This bittersweet beginning foregrounds several themes of Muaddi Darraj’s novel: the inheritance of exile for Palestinians across generations; the economic pressures of survival in a new place;  the struggle to make a new life, both figuratively and literally; the navigations necessary for Palestinian women in both new and old worlds. 

Muaddi Darraj deploys what might be called a communal story-telling approach to lay out these themes. There is no single narrative line or point of view. Rather, she shows how family, migration, and kinship thread life like Palestinian embroidery, or tatreez. The results are reminiscent of writers like Sandra Cisneros, Alice Childress, and Faith Ringgold, who use storytelling to embody neighborhood, community, and unity-within-difference.

For example, in the chapter following “Child of Air,” we meet Marcus Salameh, a Baltimore city policeman.
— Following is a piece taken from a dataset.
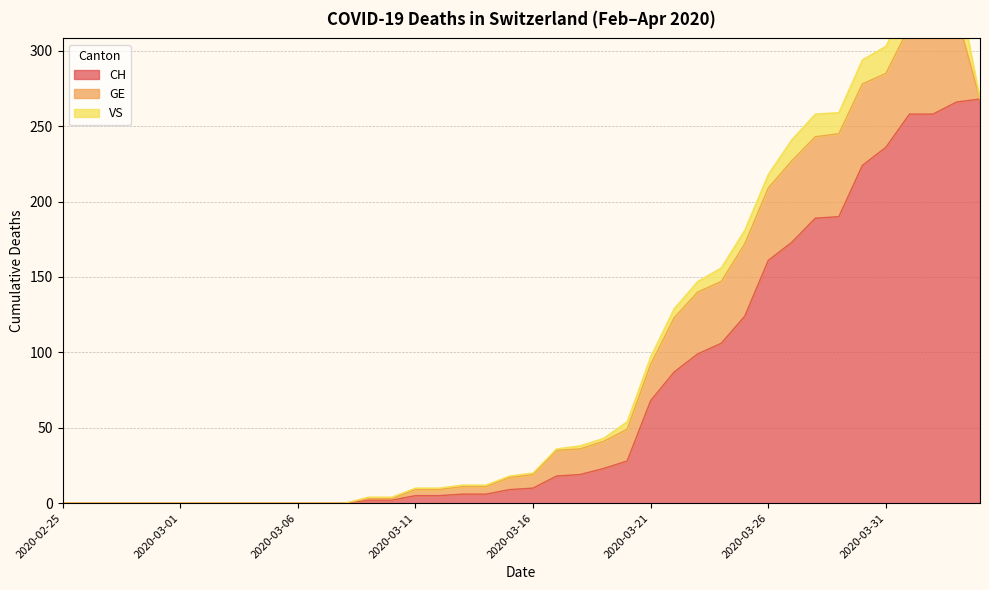

Which series has the largest total across all categories?

CH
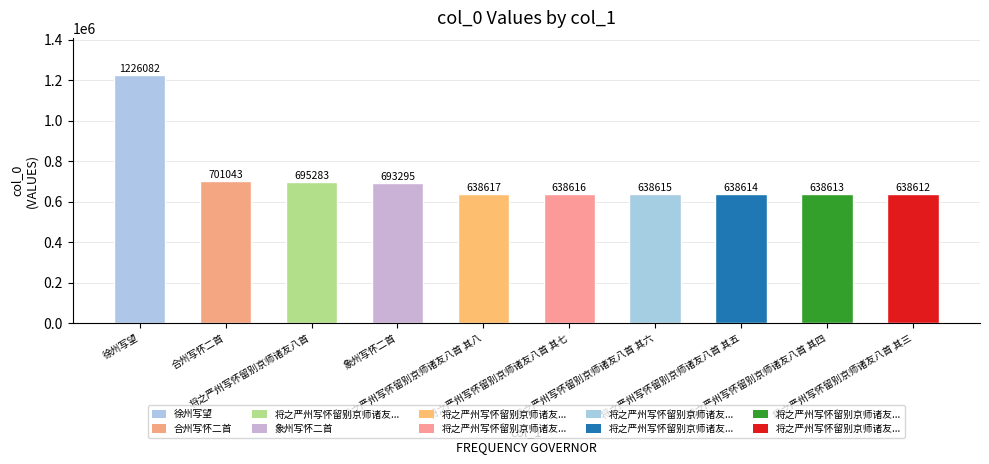

How many bars are there in total?

10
Salameh is partly estranged from his Palestinian father and protective of his aspiring younger sister, a strong student with good school marks. Amal, the sister, is dating an African-American. Muaddi Darraj includes the father’s anti-Black racism to mark the contradictory location of different Arab generations in the U.S. social hierarchy. 
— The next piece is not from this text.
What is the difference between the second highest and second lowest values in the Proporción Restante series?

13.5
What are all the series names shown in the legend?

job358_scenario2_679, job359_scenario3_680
Salameh also becomes the main character in the novel’s most powerful single subplot: his father’s death forces him to return to Palestine, where he learns of a surprising — and secret — life his father has led with a Palestinian woman imprisoned for participating in the first intifada. Muaddi Darraj wrings brilliant pathos and thematic complexity from this suturing of the lives of a Palestinian-American policeman and a Palestinian-born political prisoner. Their single story embodies numerous strands of historical memory, collision, contradiction, and possible redemption for Palestinians in the diaspora.
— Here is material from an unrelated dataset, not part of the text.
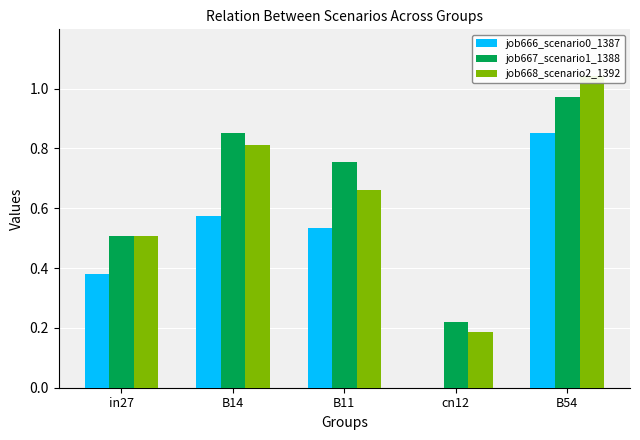

The value of job667_scenario1_1388 at B14 is 0.9. True or false?

True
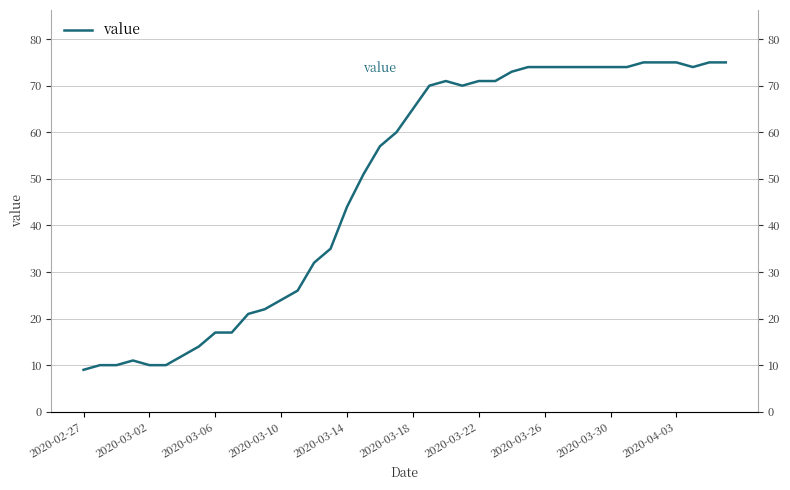

What is the difference between the maximum and minimum values?

66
Behind You Is the Sea will feed readers hungry for new social histories of Palestinian-American life.

An equally powerful chapter titled “The Hashtag” shows us Rania Mahmouz, a conscientious Baltimore mother, seeking help from the school for her special needs son.   Mahmouz becomes obsessed with a Twitter campaign called #Justice4Rasha started in Palestine for a young woman who has been the victim of brutal sexual violence. Rania’s vulnerability, the vulnerability of her children, and the matrix of a patriarchal culture in the homeland culminate in her understanding of her family’s complicity in sexism and women’s oppression. Muaddi Darraj also teases out the importance for Palestinians of social media reporting across the diaspora, something experienced every day in traumatic form since the current war on Palestine began. 

Muaddi Darraj frames dramatic stories like these with quotidian snapshots of Palestinian life: of housecleaners and real estate tycoons, lawyers, and their lovers. The book successfully juggles these by rendering in tightly controlled detail the minutiae of characters’ lives: what they buy at the Dollar Store, or how money expresses itself among the Palestinian nouveau riche. In these scenes, Muaddi Darraj uses wit and knowingness to keep us close, familiar, and at ease as readers. She manages to be both stern and compassionate in her treatment of character, settling on a long view of a people she clearly loves.

Behind You Is the Sea will feed readers hungry for new social histories of Palestinian-American life. Its courageous confrontation with sexuality and sexism in Palestinian communities does the necessary work of honest art. The book also raises the profile of the city of Baltimore — home to both Edgar Allen Poe and Billie Holiday — as an Arab-American city that is equal parts city of aspiration and Palestinian blues.   

Lastly, anticipating the history we are living now, Muaddi Darraj shows a savvy understanding of biases potential readers might bring to her novel. In a discussion of Disney’s Aladdin, a mother tells her daughter she refuses to watch it because it “portrays Arabs as barbaric people.” In the face of current ongoing media demonizations of Palestinians and rationalizations of Israeli genocide, Muaddi Darraj’s sensitive, affectionate, multi-layered novel of Palestinian life is not so much an escape from reality as a hopeful parable for our times.